Em outubro desse ano, os portugueses são chamados a votar nas legislativas e, no mês seguinte, no dia 26, o Governo de António Costa toma posse. Em março de 2016, Pedro Passos Coelho é avisado, através de um email a que o Observador teve acesso, de que foi dada ordem para suspender os trabalhos a 11 de dezembro, sendo-lhe pedida ajuda para tentar contornar a situação. Na altura, já não era chefe do Governo.

Contactado o gabinete do primeiro-ministro, a explicação dada é a de que o primeiro-ministro — que abordou o tema espontaneamente e não quando lia o discurso preparado —, não se referia a um segundo lançamento real da primeira pedra, mas antes ao desfasamento entre a primeira cerimónia e o arranque das obras em novembro. Ou seja, a primeira pedra, no entender do primeiro-ministro, só deveria ter sido lançada no final de 2015 quando as obras, de facto, começaram.

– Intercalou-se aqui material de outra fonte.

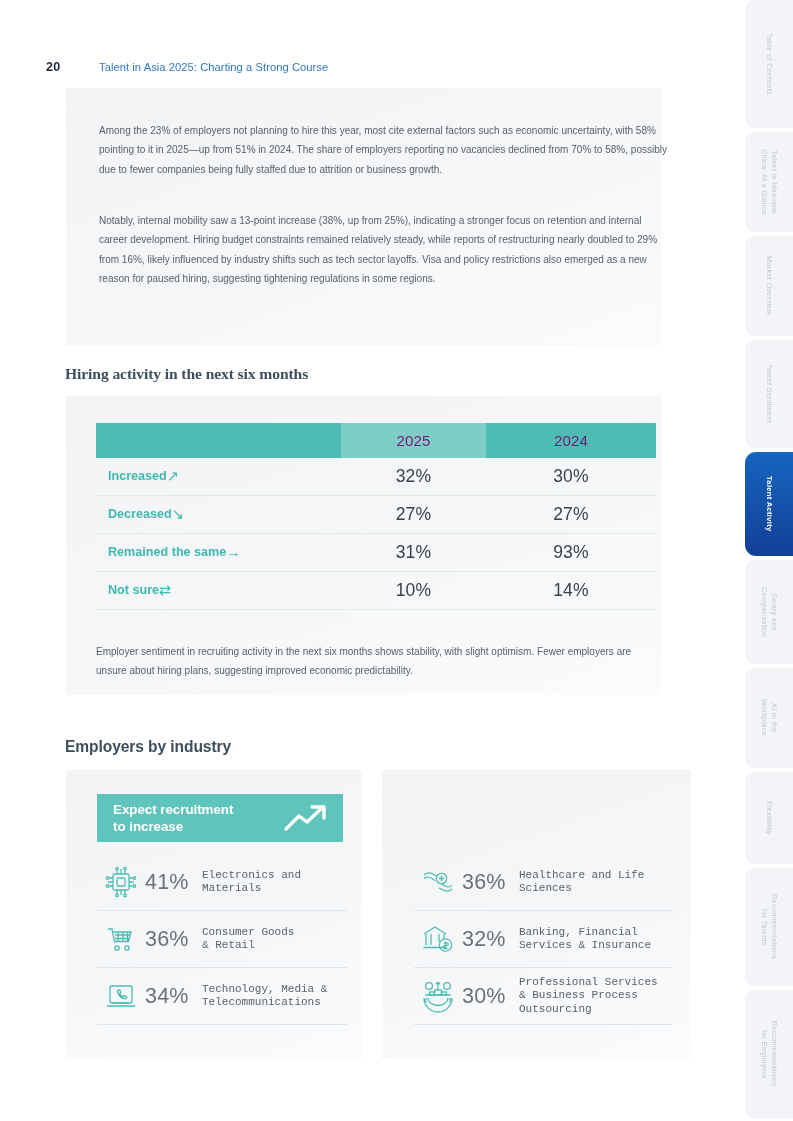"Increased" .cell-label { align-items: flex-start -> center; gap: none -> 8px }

Na verdade, o estaleiro  foi montado em abril, mas devido a divergências com a administração do hospital a obra esteve parada. A 2 de novembro de 2015, no arranque das obras, o então presidente do Conselho de Administração do São. João, António Ferreira, explicava que o atraso no arranque prendeu-se com o facto de haver necessidade de garantir que, em caso de falta de financiamento para continuar a obra, o que estivesse já construído reverteria “imediatamente para o hospital, para o Estado”. À data, o governo de António Costa estava a dias de tomar posse e Pedro Passos Coelho já não participava em eventos públicos, confirmou ao Observador fonte próxima do antigo primeiro-ministro.

Conclusão

É falso que Pedro Passos Coelho tenha lançado por duas vezes a primeira pedra da ala pediátrica do Hospital São João, no Porto. Se António Costa se referia, de facto, ao arranque das obras em novembro, sabia que o seu antecessor não poderia estar presente na cerimónia, uma vez que decorriam negociações para formar o próximo governo, já depois das eleições.